LTPAC organizations that haven’t yet adopted telehealth, or optimized their use of it, but seek to do so, likely have two pressing concerns beyond implementation:
How does reimbursement work?
Are there any specialized requirements under current regulations?
From a reimbursement standpoint, a LTPAC facility as an originating site can bill $35-$40 in reimbursement for each telehealth session—and can bill that amount for each resident session. While this may not seem like a large sum, it can help to offset the hourly rate cost for staff members and/or aides facilitating each session.
A Centers for Medicare and Medicaid Services (CMS) toolkit states that CMS has broadened access to Medicare telehealth services so that beneficiaries…”can receive a wider range of services from their doctors without having to travel to a healthcare facility. These policy changes build on the regulatory flexibilities granted under the President’s emergency declaration. CMS is expanding this benefit on a temporary and emergency basis under the 1135 waiver authority and Coronavirus Preparedness and Response Supplemental Appropriations Act.”
Under the 1135 waiver, Medicare will pay for office, hospital and other visits furnished via telehealth. As of March 6, 2020, this includes a visit at a patient’s/ resident’s place of residence. Additionally, the HHS Office of Inspector General (OIG) announced in a bulletin that it now provides flexibility for healthcare providers to reduce or waive cost-sharing for telehealth visits that are paid by federal healthcare programs announced in this bulletin.
It’s important to know that, for the duration of the COVID-19 public health emergency, Medicare will reimburse for professional services furnished to beneficiaries in all areas of the country, in all settings. Prior to declaration of this emergency, reimbursement (without a waiver) was only available to healthcare providers located in rural areas of the country.
So, a nursing home located a few minutes away from a hospital wasn’t previously available for telehealth reimbursement by CMS. Now it is—and many industry experts believe it could be for all healthcare providers moving forward, regardless of geographic areas.

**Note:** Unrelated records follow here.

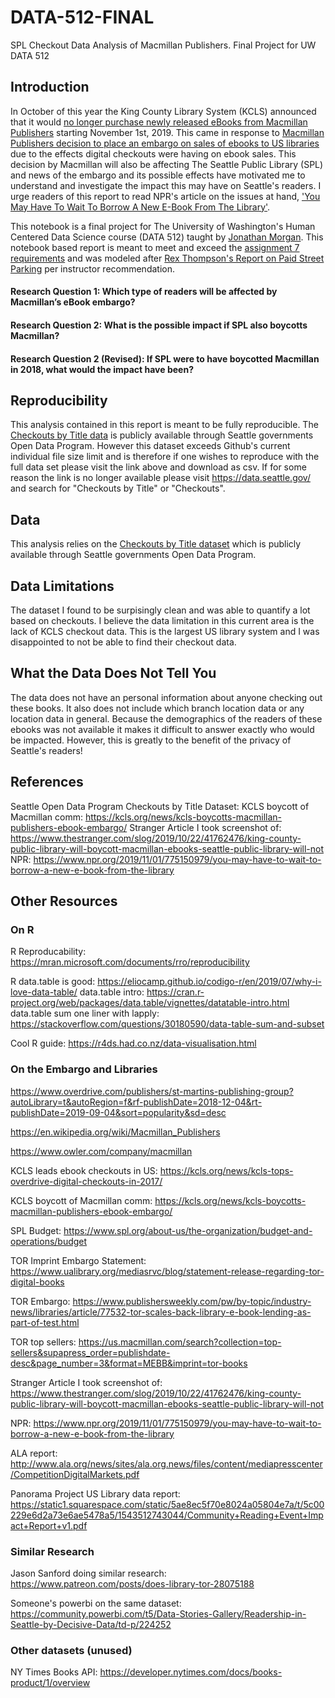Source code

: # DATA-512-FINAL
SPL Checkout Data Analysis of Macmillan Publishers. Final Project for UW DATA 512
## Introduction

In October of this year the King County Library System (KCLS) announced that it would [no longer purchase newly released eBooks from Macmillan Publishers](https://kcls.org/news/kcls-boycotts-macmillan-publishers-ebook-embargo/) starting November 1st, 2019. This came in response to [Macmillan Publishers decision to place an embargo on sales of ebooks to US libraries](https://www.publishersweekly.com/binary-data/ARTICLE_ATTACHMENT/file/000/004/4222-1.pdf) due to the effects digital checkouts were having on ebook sales. This decision by Macmillan will also be affecting The Seattle Public Library (SPL) and news of the embargo and its possible effects have motivated me to understand and investigate the impact this may have on Seattle's readers. I urge readers of this report to read NPR's article on the issues at hand, ['You May Have To Wait To Borrow A New E-Book From The Library'](https://www.npr.org/2019/11/01/775150979/you-may-have-to-wait-to-borrow-a-new-e-book-from-the-library).


This notebook is a final project for The University of Washington's Human Centered Data Science course (DATA 512) taught by [Jonathan Morgan](https://jtmorgan.net/). This notebook based report is meant to meet and exceed the [assignment 7 requirements](https://wiki.communitydata.science/Human_Centered_Data_Science_(Fall_2019)/Assignments#A7:_Final_project_report) and was modeled after [Rex Thompson's Report on Paid Street Parking](https://github.com/rexthompson/DATA-512-Final-Project/blob/master/DATA-512-Final-Project.ipynb) per instructor recommendation.

#### Research Question 1: Which type of readers will be affected by Macmillan’s eBook embargo?

#### Research Question 2: What is the possible impact if SPL also boycotts Macmillan?

#### Research Question 2 (Revised): If SPL were to have boycotted Macmillan in 2018, what would the impact have been?

## Reproducibility

This analysis contained in this report is meant to be fully reproducible. The [Checkouts by Title data](https://data.seattle.gov/Community/Checkouts-by-Title/tmmm-ytt6) is publicly available through Seattle governments Open Data Program. However this dataset exceeds Github's current individual file size limit and is therefore if one wishes to reproduce with the full data set please visit the link above and download as csv. If for some reason the link is no longer available please visit https://data.seattle.gov/ and search for "Checkouts by Title" or "Checkouts".

## Data

This analysis relies on the [Checkouts by Title dataset](https://data.seattle.gov/Community/Checkouts-by-Title/tmmm-ytt6) which is publicly available through Seattle governments Open Data Program.

## Data Limitations

The dataset I found to be surpisingly clean and was able to quantify a lot based on checkouts. I believe the data limitation in this current area is the lack of KCLS checkout data. This is the largest US library system and I was disappointed to not be able to find their checkout data.

## What the Data Does Not Tell You

The data does not have an personal information about anyone checking out these books. It also does not include which branch location data or any location data in general. Because the demographics of the readers of these ebooks was not available it makes it difficult to answer exactly who would be impacted. However, this is greatly to the benefit of the privacy of Seattle's readers!

## References
Seattle Open Data Program Checkouts by Title Dataset: 
KCLS boycott of Macmillan comm: https://kcls.org/news/kcls-boycotts-macmillan-publishers-ebook-embargo/
Stranger Article I took screenshot of: https://www.thestranger.com/slog/2019/10/22/41762476/king-county-public-library-will-boycott-macmillan-ebooks-seattle-public-library-will-not
NPR: https://www.npr.org/2019/11/01/775150979/you-may-have-to-wait-to-borrow-a-new-e-book-from-the-library

## Other Resources

### On R

R Reproducability: https://mran.microsoft.com/documents/rro/reproducibility

R data.table is good: https://eliocamp.github.io/codigo-r/en/2019/07/why-i-love-data-table/
    data.table intro: https://cran.r-project.org/web/packages/data.table/vignettes/datatable-intro.html
    data.table sum one liner with lapply: https://stackoverflow.com/questions/30180590/data-table-sum-and-subset

Cool R guide: https://r4ds.had.co.nz/data-visualisation.html

### On the Embargo and Libraries

https://www.overdrive.com/publishers/st-martins-publishing-group?autoLibrary=t&autoRegion=f&rf-publishDate=2018-12-04&rt-publishDate=2019-09-04&sort=popularity&sd=desc

https://en.wikipedia.org/wiki/Macmillan_Publishers

https://www.owler.com/company/macmillan

KCLS leads ebook checkouts in US: https://kcls.org/news/kcls-tops-overdrive-digital-checkouts-in-2017/

KCLS boycott of Macmillan comm: https://kcls.org/news/kcls-boycotts-macmillan-publishers-ebook-embargo/

SPL Budget: https://www.spl.org/about-us/the-organization/budget-and-operations/budget

TOR Imprint Embargo Statement: https://www.ualibrary.org/mediasrvc/blog/statement-release-regarding-tor-digital-books

TOR Embargo: https://www.publishersweekly.com/pw/by-topic/industry-news/libraries/article/77532-tor-scales-back-library-e-book-lending-as-part-of-test.html

TOR top sellers: https://us.macmillan.com/search?collection=top-sellers&supapress_order=publishdate-desc&page_number=3&format=MEBB&imprint=tor-books

Stranger Article I took screenshot of: https://www.thestranger.com/slog/2019/10/22/41762476/king-county-public-library-will-boycott-macmillan-ebooks-seattle-public-library-will-not

NPR: https://www.npr.org/2019/11/01/775150979/you-may-have-to-wait-to-borrow-a-new-e-book-from-the-library

ALA report: http://www.ala.org/news/sites/ala.org.news/files/content/mediapresscenter/CompetitionDigitalMarkets.pdf

Panorama Project US Library data report: https://static1.squarespace.com/static/5ae8ec5f70e8024a05804e7a/t/5c00229e6d2a73e6ae5478a5/1543512743044/Community+Reading+Event+Impact+Report+v1.pdf

### Similar Research

Jason Sanford doing similar research: https://www.patreon.com/posts/does-library-tor-28075188

Someone's powerbi on the same dataset: https://community.powerbi.com/t5/Data-Stories-Gallery/Readership-in-Seattle-by-Decisive-Data/td-p/224252

### Other datasets (unused)

NY Times Books API: https://developer.nytimes.com/docs/books-product/1/overview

Notes on Medicaid and Private Insurance Reimbursement
Generally, Medicaid laws around telehealth vary greatly from state to state—some have laws that spell out telehealth reimbursement policies, while others do not. It’s best to contact your regional telehealth resource center for information about Medicaid policies in your state.
Regarding private insurance, mandates are also administered at the state level—and like Medicaid, some states have laws dictating telehealth reimbursement policies, while others do not. Again, contact your regional telehealth resource center for information.
HIPAA Restrictions Loosened
Currently, HIPAA regulations have been relaxed due to the pandemic. However, it’s important that telehealth visits be conducted over a secure network—and it’s essential that all privacy must be protected. To be safe and help ensure compliance, it’s important for your LTPAC organization to meet the exact same HIPAA requirements, today and tomorrow, while using telehealth as you would if services were being delivered in-person without interactive telehealth equipment and technology. Moreover, states may maintain their own security and privacy laws, so it’s critical to be familiar with those and comply 100%.
That said, the HHS Office for Civil Rights (OCR) plans to exercise enforcement discretion and waive penalties for HIPAA violations against healthcare providers that serve patients in good faith through telehealth technologies during the COVID-19 public health emergency. Even so, we recommend taking all steps necessary to comply with current HIPAA regulations.